WHAT WAS I THINKING?


What Was I Thinking? Things I’ve Learned Since I Knew It All by Steve Brown, New York, Howard Books, 2006, 216 pp.; Rating: 6

I love Steve Brown. I love everything I’ve ever read by him. He “gets” grace. And he’s a curmudgeon. How can you not love him? This little easy to read book is a review of the maturation process Steve Brown has gone through in his life and ministry. Some of the chapter titles: The Holy Spirit is Working in a Lot More Places than I Thought He Was, People are a Lot Worse than I Thought They Were, People are a Lot Better than I Thought They Were, and Self Righteousness is a Lot More Dangerous than I Thought It Was.

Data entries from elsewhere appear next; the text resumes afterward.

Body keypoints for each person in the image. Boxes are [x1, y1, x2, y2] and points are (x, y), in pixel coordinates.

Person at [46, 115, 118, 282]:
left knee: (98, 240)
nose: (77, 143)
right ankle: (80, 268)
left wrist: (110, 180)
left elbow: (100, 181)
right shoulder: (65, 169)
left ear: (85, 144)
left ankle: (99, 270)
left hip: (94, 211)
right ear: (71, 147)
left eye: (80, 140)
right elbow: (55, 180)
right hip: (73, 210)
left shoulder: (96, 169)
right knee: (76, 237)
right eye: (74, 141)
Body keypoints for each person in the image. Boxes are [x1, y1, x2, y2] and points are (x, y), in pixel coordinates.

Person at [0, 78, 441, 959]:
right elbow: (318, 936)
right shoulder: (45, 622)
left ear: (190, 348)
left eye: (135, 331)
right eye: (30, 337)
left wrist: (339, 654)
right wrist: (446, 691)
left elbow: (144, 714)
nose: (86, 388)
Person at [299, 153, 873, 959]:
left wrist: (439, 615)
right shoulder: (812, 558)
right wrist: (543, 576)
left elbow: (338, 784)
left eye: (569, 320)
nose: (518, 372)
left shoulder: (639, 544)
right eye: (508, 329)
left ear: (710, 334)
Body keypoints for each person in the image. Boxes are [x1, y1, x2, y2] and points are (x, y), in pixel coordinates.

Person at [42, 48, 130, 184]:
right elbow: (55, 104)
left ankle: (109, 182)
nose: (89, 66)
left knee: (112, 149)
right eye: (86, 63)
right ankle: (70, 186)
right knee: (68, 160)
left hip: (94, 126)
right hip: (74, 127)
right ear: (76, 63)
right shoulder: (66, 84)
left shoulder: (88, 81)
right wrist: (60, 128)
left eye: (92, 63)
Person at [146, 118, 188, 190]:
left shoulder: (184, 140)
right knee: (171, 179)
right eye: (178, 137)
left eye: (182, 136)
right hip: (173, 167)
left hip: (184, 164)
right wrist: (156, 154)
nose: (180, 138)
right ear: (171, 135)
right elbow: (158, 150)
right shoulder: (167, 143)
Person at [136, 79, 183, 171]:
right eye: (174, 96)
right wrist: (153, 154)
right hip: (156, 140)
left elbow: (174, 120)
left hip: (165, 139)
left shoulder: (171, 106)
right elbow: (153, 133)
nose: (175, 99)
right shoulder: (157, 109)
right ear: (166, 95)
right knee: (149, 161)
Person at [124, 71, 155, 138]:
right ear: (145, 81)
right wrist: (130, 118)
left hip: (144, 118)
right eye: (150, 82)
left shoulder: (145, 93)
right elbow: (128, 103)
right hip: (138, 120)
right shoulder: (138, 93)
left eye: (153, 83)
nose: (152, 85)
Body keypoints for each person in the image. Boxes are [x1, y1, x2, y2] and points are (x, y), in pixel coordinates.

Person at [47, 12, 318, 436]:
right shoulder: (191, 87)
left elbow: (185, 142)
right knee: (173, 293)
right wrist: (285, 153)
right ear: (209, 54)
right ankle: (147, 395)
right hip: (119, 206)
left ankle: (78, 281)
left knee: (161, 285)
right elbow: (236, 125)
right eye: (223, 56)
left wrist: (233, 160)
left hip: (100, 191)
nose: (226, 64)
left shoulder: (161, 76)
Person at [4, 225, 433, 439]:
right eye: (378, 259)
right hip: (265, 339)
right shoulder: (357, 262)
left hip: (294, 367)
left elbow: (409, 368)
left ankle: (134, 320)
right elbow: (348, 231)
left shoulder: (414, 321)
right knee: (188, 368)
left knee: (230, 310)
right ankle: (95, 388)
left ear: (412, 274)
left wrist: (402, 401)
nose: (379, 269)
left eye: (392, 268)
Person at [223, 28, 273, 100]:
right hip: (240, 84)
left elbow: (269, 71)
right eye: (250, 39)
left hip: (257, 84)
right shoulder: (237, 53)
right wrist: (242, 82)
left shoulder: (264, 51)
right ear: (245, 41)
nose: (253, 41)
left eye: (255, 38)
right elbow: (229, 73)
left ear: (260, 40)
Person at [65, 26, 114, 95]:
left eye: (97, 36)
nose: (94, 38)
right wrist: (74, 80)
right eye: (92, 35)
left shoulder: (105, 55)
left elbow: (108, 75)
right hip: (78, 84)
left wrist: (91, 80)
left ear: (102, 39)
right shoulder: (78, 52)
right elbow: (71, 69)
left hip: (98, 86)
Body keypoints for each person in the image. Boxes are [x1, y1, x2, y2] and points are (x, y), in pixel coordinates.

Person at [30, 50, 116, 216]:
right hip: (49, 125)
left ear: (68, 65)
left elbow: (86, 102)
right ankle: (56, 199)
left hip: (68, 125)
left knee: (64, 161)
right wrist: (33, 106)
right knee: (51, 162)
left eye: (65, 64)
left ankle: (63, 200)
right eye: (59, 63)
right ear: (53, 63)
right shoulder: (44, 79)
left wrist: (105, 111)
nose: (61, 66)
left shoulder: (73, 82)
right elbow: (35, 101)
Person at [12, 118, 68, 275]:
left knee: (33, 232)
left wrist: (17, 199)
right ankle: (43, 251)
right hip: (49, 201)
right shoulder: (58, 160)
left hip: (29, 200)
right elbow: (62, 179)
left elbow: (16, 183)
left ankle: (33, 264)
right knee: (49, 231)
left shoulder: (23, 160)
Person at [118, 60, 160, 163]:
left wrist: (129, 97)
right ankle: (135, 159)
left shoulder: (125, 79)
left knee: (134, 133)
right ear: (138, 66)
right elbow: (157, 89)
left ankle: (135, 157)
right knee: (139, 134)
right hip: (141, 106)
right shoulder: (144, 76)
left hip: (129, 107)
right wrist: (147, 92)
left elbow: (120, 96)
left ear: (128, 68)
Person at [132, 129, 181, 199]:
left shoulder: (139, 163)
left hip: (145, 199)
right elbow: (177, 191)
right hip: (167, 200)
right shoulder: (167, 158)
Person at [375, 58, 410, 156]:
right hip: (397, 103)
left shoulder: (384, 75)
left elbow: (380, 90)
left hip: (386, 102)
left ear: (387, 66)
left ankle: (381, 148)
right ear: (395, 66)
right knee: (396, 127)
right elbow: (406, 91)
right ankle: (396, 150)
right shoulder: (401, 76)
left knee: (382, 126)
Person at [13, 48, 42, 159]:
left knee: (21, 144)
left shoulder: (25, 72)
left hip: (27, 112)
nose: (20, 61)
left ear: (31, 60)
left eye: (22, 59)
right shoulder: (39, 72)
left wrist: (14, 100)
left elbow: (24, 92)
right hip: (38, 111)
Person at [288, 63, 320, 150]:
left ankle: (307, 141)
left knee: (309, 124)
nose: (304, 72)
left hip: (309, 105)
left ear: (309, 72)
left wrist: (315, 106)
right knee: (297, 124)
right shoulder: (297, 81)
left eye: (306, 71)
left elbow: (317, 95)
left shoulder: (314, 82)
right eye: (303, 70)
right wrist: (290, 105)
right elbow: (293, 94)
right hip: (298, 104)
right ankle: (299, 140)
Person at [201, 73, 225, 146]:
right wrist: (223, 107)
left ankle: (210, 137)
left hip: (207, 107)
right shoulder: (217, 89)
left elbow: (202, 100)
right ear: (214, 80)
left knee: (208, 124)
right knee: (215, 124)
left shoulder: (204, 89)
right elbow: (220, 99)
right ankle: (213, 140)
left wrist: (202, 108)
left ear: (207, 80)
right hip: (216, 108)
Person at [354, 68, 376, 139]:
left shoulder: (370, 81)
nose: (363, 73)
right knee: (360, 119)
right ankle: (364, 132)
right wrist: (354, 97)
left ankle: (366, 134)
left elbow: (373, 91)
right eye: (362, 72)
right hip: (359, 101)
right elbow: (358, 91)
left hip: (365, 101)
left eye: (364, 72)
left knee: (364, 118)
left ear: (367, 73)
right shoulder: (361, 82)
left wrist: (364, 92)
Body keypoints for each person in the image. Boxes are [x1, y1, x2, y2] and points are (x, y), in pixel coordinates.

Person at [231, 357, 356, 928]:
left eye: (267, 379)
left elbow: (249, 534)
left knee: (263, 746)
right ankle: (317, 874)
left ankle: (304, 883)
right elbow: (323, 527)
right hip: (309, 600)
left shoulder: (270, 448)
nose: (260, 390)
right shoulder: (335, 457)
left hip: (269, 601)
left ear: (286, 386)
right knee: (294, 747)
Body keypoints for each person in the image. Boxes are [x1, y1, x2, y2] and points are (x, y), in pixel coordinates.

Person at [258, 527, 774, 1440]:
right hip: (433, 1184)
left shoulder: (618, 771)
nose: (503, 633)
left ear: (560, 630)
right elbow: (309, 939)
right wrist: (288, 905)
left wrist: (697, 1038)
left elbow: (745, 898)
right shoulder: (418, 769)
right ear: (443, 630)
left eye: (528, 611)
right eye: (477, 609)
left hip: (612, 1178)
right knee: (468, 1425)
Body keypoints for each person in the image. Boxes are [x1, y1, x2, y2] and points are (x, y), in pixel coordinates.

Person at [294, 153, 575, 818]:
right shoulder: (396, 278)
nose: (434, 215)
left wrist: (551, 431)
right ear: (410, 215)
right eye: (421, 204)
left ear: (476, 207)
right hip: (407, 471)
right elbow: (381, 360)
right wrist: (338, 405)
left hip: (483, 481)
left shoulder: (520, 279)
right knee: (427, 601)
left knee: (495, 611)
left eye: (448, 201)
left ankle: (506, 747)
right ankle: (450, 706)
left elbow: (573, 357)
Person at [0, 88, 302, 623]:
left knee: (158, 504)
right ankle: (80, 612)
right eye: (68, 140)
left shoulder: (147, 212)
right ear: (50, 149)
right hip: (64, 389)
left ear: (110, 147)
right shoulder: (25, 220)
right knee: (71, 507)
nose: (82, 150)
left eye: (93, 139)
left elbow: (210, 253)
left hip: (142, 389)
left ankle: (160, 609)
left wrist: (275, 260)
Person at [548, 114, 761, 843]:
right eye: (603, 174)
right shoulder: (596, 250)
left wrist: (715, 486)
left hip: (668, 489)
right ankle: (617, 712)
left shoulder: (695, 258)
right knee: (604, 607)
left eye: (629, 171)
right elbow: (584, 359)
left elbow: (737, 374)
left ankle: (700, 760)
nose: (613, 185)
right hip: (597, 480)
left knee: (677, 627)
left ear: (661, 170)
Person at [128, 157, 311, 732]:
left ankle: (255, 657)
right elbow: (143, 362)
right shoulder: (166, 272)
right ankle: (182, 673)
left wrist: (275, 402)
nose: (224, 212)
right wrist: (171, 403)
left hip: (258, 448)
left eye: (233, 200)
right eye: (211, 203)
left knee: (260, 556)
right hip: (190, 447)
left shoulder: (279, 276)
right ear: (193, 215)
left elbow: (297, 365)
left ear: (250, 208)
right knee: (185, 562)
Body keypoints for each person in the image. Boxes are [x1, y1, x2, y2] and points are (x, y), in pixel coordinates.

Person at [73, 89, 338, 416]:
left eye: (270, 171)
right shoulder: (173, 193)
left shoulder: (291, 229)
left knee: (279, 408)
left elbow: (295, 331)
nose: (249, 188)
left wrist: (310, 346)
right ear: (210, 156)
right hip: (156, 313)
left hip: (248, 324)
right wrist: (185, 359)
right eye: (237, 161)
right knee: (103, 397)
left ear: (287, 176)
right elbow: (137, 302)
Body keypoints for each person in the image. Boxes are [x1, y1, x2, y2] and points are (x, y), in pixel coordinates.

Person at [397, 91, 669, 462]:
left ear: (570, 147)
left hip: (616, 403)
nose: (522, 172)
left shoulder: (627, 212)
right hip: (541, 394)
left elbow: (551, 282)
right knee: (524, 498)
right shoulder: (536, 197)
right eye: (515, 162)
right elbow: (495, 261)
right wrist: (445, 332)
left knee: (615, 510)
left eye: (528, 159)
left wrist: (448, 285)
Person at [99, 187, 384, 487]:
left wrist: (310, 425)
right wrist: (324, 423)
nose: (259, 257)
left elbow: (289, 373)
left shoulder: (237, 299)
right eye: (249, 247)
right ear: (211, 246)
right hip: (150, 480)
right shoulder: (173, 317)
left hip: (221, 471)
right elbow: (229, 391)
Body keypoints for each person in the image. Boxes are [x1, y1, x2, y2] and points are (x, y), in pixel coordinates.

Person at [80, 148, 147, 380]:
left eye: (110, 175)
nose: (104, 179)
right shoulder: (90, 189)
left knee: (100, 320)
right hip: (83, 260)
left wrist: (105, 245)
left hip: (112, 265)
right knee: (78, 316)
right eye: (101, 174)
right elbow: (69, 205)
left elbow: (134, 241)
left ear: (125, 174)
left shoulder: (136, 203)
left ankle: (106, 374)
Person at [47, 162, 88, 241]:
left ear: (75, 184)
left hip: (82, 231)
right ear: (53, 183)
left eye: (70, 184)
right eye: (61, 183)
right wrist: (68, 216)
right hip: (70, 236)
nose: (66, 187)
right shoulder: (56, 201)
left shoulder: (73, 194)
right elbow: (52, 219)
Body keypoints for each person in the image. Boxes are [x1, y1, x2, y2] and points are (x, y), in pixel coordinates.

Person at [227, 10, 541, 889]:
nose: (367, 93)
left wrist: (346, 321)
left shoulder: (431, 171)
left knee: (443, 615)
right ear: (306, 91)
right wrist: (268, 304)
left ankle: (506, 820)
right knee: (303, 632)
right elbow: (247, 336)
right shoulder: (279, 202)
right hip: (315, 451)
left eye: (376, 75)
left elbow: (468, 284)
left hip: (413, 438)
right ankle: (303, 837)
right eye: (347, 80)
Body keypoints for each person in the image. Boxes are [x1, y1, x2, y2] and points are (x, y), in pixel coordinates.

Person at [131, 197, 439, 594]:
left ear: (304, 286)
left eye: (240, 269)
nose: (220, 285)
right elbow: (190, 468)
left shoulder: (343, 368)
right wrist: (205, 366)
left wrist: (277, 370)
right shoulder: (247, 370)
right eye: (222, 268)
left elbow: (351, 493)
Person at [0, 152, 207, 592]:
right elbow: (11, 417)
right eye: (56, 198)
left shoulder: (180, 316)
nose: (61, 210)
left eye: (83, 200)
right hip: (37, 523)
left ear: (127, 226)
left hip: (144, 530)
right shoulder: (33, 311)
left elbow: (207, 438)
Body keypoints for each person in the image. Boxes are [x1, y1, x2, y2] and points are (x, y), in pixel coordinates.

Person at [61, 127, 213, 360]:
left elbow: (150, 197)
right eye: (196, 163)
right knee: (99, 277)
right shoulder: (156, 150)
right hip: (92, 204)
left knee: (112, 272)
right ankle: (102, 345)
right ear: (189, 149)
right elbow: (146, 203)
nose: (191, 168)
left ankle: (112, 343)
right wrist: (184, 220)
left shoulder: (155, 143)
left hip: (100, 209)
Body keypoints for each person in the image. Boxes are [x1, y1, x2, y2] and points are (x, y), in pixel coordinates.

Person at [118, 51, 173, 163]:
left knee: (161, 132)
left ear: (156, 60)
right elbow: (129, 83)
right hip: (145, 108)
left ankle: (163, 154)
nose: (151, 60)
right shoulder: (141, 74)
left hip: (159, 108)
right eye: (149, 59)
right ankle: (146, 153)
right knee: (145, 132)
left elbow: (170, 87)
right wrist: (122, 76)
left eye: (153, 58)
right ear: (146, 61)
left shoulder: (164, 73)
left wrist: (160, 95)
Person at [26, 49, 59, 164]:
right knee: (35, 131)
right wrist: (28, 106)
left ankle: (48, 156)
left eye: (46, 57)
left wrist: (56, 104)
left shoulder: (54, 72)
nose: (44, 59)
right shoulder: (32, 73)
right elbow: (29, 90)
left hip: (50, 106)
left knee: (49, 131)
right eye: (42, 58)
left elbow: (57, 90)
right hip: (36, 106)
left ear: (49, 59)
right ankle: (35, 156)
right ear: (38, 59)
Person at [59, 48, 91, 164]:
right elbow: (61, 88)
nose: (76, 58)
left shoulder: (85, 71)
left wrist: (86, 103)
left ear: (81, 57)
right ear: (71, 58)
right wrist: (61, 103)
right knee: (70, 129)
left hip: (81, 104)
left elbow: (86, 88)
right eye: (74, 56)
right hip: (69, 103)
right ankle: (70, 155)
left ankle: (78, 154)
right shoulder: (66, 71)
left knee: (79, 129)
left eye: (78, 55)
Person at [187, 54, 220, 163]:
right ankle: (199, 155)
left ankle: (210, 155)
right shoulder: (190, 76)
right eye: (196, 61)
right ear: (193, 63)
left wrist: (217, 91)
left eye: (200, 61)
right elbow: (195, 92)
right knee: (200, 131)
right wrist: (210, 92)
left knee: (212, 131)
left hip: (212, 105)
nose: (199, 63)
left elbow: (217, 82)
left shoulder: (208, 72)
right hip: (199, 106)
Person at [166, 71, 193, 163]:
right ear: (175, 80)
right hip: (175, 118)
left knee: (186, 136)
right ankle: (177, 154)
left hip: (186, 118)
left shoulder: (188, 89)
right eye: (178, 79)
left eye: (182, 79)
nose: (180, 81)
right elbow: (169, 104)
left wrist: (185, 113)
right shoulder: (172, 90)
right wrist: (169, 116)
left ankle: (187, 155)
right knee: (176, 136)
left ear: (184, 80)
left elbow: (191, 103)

I particularly loved his story about teaching a class in seminary on church politics that was so pessimistic he actually appointed a student to raise a hand as a warning that he was going too over the top. “I generally assign one student the job of raising his or her hand when I’m so negative about the church that the students begin to think about leaving the seminary and the church altogether. When that hand goes up, I tell them about the high and holy calling of ministry, the great priviege it is to serve God’s people, and stories about the people of God, their love, their faithfulness and their kindness.” He writes, “I cover subjects like how to develop ‘a Christian mean streak,’ how to win the political battles without losing your salvation, how to identify ‘pockets of power,’ how not to be a weenie, how to deal with your discouragement and broken heart…” He says the students hate the class, but after a few years in ministry they come back and thank him!

Man. I’d love to have the recordings of those lectures! I’d love to have had them 30 years ago! Or two.

Steve Brown is a realist. He deals with the negative stuff in the Church and in the world. And he also deals with the positive. He’s balanced. He’s saturated with grace. And he ends with hope.

I love Steve Brown. I hope someday I can smoke a cigar with him.